4. What assessment he has made of the effect of the EU referendum on UK trade with countries with which the EU has a free trade agreement. 
The Government believe that the UK will be stronger, safer and better off by remaining in a reformed European Union. Were we to leave, we should expect to lose our preferential access to not only the European single market, but the 53 markets outside the EU with which the EU has free trade agreements.
The EU has preferential trade agreements with 53 countries, including high-growth Asian nations such as Vietnam and Korea, where I believe the benefits have boosted British trade by some £2 billion a year, and talks with Indonesia and the Philippines start soon. Will my right hon. Friend explain whether we would easily be able to replicate those 53 agreements in the case of Brexit and how long that would take?
May I congratulate my hon. Friend on the work he does as the Prime Minister’s trade envoy to the ASEAN—Association of Southeast Asian Nations—region? I agree with him that the record shows that alternative trade agreements would take years to negotiate and there would be no guarantee whatsoever that we could obtain terms that were anything like as good as those that we enjoy through the European Union today.
Conservative Members do not like to hear this, but will the Minister confirm that he listened to the wise words of David Miliband on Radio 4’s “Today” programme this morning? Is what he said not absolutely true: our international trading partners are already postponing decisions on investment in this country and ceasing to hire in this country?
I missed that interview this morning, but I do agree with what Mr Miliband says. What I hear direct from businesses in this country is that they are concerned about the uncertainty, that some have indeed postponed decisions and that many more would consider reducing the levels of employment or of investment in this country if there were a decision to quit the European Union.
Does the Minister really believe the guff and propaganda he is spouting?

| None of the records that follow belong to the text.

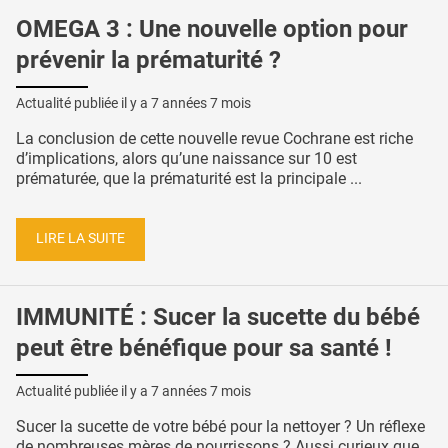
OMEGA 3 : Une nouvelle option pour
prévenir la prématurité ?
Actualité publiée il y a
7 années 7 mois
La conclusion de cette nouvelle revue Cochrane est riche
d’implications, alors qu’une naissance sur 10 est
prématurée, que la prématurité est la principale ...
LIRE LA SUITE
IMMUNITÉ : Sucer la sucette du bébé
peut être bénéfique pour sa santé !
Actualité publiée il y a
7 années 7 mois
Sucer la sucette de votre bébé pour la nettoyer ? Un réflexe
de nombreuses mères de nourrissons ? Aussi curieux que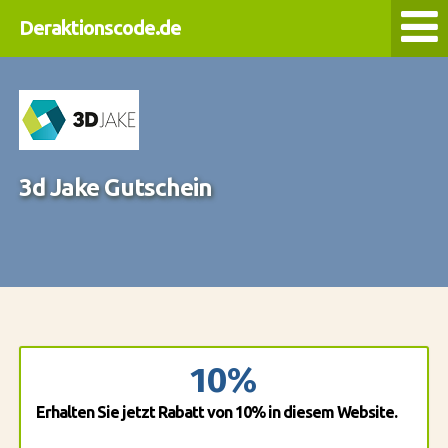
Deraktionscode.de
3d Jake Gutschein
10%
Erhalten Sie jetzt Rabatt von 10% in diesem Website.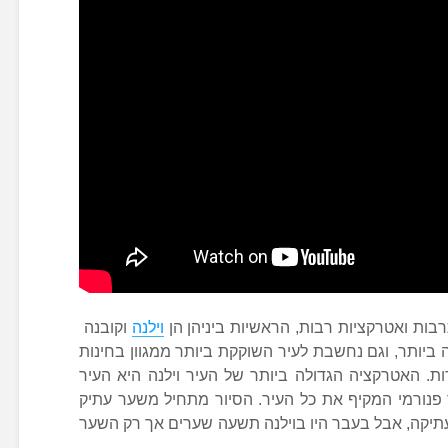
רבות ואטרקציות רבות, הראשיות ביניהן הן
וילנה
וקובנה
ה ביותר, וגם נחשבת לעיר השוקקת ביותר ממגוון בחינות
רות. האטרקציה הגדולה ביותר של העיר וילנה היא העיר
ר פנורמי המקיף את כל העיר. הסיור מתחיל משער עתיק
תיקה, אבל בעבר היו בוילנה תשעה שערים אך רק השער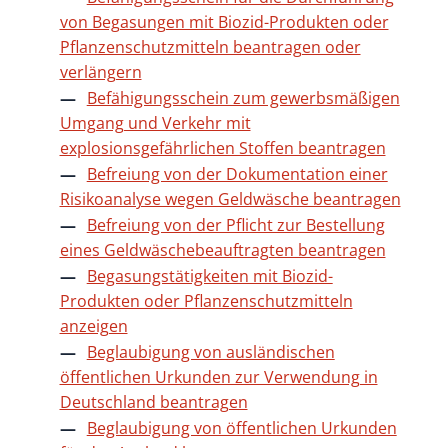
von Begasungen mit Biozid-Produkten oder
Pflanzenschutzmitteln beantragen oder
verlängern
Befähigungsschein zum gewerbsmäßigen
Umgang und Verkehr mit
explosionsgefährlichen Stoffen beantragen
Befreiung von der Dokumentation einer
Risikoanalyse wegen Geldwäsche beantragen
Befreiung von der Pflicht zur Bestellung
eines Geldwäschebeauftragten beantragen
Begasungstätigkeiten mit Biozid-
Produkten oder Pflanzenschutzmitteln
anzeigen
Beglaubigung von ausländischen
öffentlichen Urkunden zur Verwendung in
Deutschland beantragen
Beglaubigung von öffentlichen Urkunden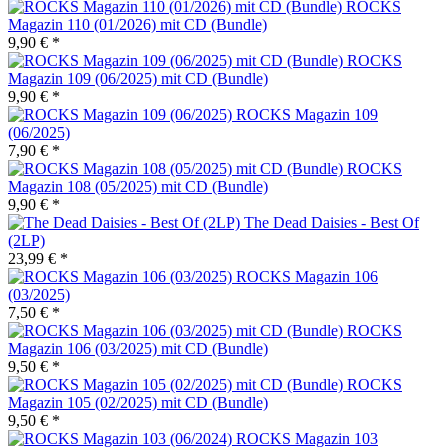
ROCKS
Magazin 110 (01/2026) mit CD (Bundle)
9,90 € *
ROCKS
Magazin 109 (06/2025) mit CD (Bundle)
9,90 € *
ROCKS Magazin 109
(06/2025)
7,90 € *
ROCKS
Magazin 108 (05/2025) mit CD (Bundle)
9,90 € *
The Dead Daisies - Best Of
(2LP)
23,99 € *
ROCKS Magazin 106
(03/2025)
7,50 € *
ROCKS
Magazin 106 (03/2025) mit CD (Bundle)
9,50 € *
ROCKS
Magazin 105 (02/2025) mit CD (Bundle)
9,50 € *
ROCKS Magazin 103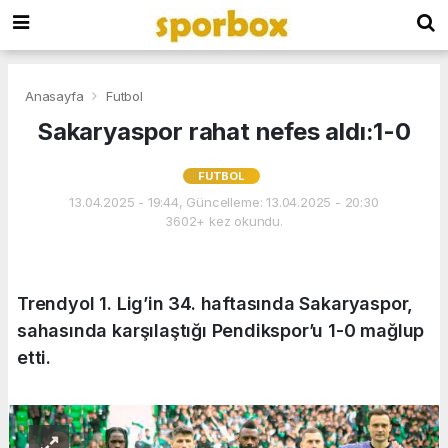
Anasayfa
Futbol
Sakaryaspor rahat nefes aldı:1-0
FUTBOL
13.04.2025 - 19:44, Güncelleme: 13.04.2025 - 20:30
3602+ kez okundu.
Trendyol 1. Lig’in 34. haftasında Sakaryaspor,
sahasında karşılaştığı Pendikspor’u 1-0 mağlup
etti.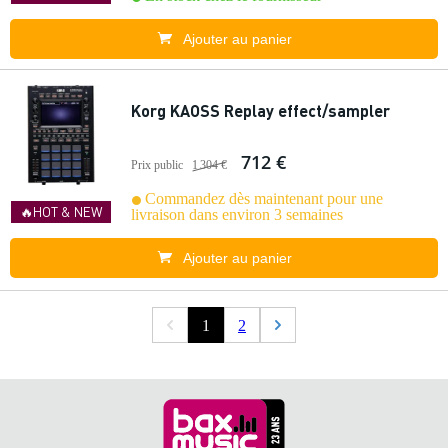
Ajouter au panier
Korg KAOSS Replay effect/sampler
712 €
Prix public
1 304 €
Commandez dès maintenant pour une
🔥HOT & NEW
livraison dans environ 3 semaines
Ajouter au panier
1
2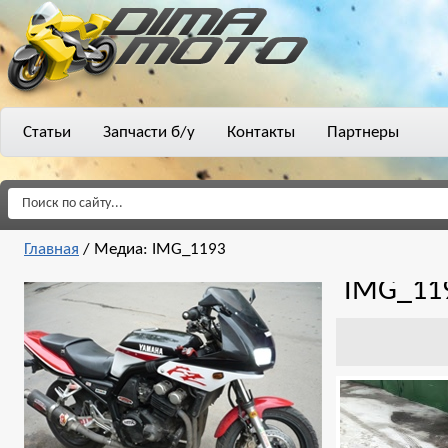
Статьи
Запчасти б/у
Контакты
Партнеры
Главная
/
Медиа: IMG_1193
IMG_11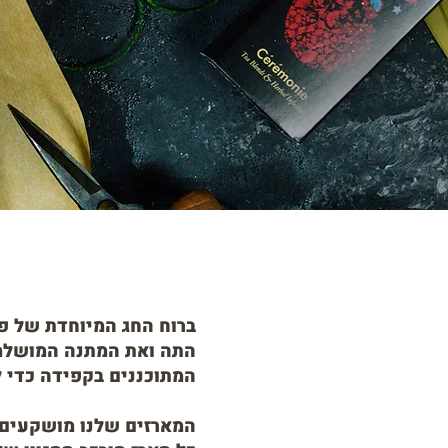
ברוח החג המיוחדת של פ
התה ואת המתנה המושלמת.
המתוכננים בקפידה כדי ל
המארזים שלנו מושקעים ו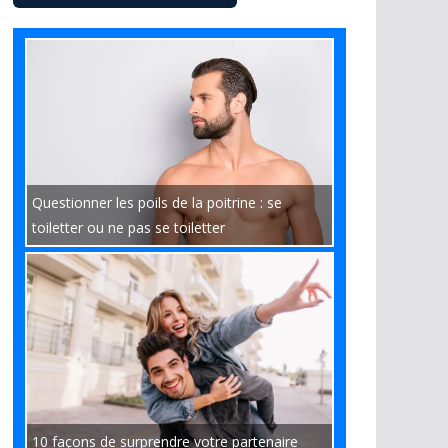
Questionner les poils de la poitrine : se
toiletter ou ne pas se toiletter
10 façons de surprendre votre partenaire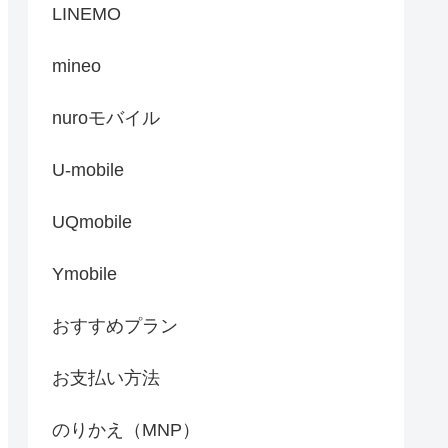
LINEMO
mineo
nuroモバイル
U-mobile
UQmobile
Ymobile
おすすめプラン
お支払い方法
のりかえ（MNP）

I would point my hon. Friend to the fact that the Government’s case—that we are better off remaining in the EU—is supported by the overwhelming majority of business leaders and of trade union leaders in this country. I just wish he and others who advocate leaving the EU would, for once, come up with a coherent and consistent description of the alternative.
As we know, the Government are in favour of the European partnership, trade and the benefits of remaining in the EU. The EU referendum provides the opportunity to display exactly that, so when will the Minister be inviting and, we hope, welcoming President Hollande and Chancellor Merkel to the UK, with the strong campaign message, “Shoulder to shoulder. It is better for the UK to remain in the EU”? Will he welcome and invite them?
Both Chancellor Merkel and President Hollande have made it clear that they believe the United Kingdom contributes a huge amount to the political and economic weight of the EU in the world, and they want to see us vote to stay within the EU. They are also clear that this is a decision for the British electorate to take, and they respect that fact.
In answer to the Minister’s question, our vision of the UK outside the EU is very simply that we would be like most other free trading nations around the world: trading as we see fit. I suggest the Government are playing with fire, because the more they wade in in favour of remaining during this referendum debate, the more the referendum will be seen as being unfair, and that could create further uncertainty, particularly if the vote is narrowly for staying.
The Government are not going to be silent or neutral on an issue that we believe is central to the future prosperity and security of the United Kingdom. I am glad that my hon. Friend seems to believe, on leaving, we should continue to be part of the European single market, but he is yet to say how that would involve not having to accept freedom of movement, agreement to all European rules although we would have no say or vote on them, and contributing to the EU budget. That is the situation Norway and Switzerland are in today.
Given the claims some have made about possible free trade deals outside the EU, is the Minister for Europe aware of any major trading partner that wishes the UK to leave the EU?
The key point here is of course that we have a free trade agreement with the European Union, as we have with other nation states. There is a question that has to be answered: why are so many of the states that have said we should stay in the EU the ones that the other side seem to think we can have some sort of agreement with?
The consistent message that we hear from friends, allies and partners, not just in Europe, but in the Commonwealth and around the world, is that they want to see us stay in the EU. I am still waiting for the advocates of quitting to come up with an example of a friendly international leader who supports their case.
There are more cars manufactured in one city in the north of England in one month than that great car-producing country Italy makes in a year, and the vast majority of those cars are exported to Europe—and that is just one city in one region. We see that being replicated right across the country. Early assessment suggests that any post-Brexit deal would place a tariff of up to 10% on every single car manufactured in the UK and sent to Europe, and that, over time, that would damage both manufacturing and jobs in the UK. Will the Minister confirm the possibility of a tariff of at least 10% being placed on every car manufactured in the UK?
That is indeed the case. If we were outside the single market, and World Trade Organisation rules applied, we could expect that 10% tariff on every car exported to the rest of Europe from the United Kingdom, which is why exit would be such a bad deal.
Several hon. Members rose—
Order. I made an appeal for a speed-up a few moments ago, but unfortunately, to put it bluntly, the Member concerned made a mess of it and did not speed up. We must now speed up.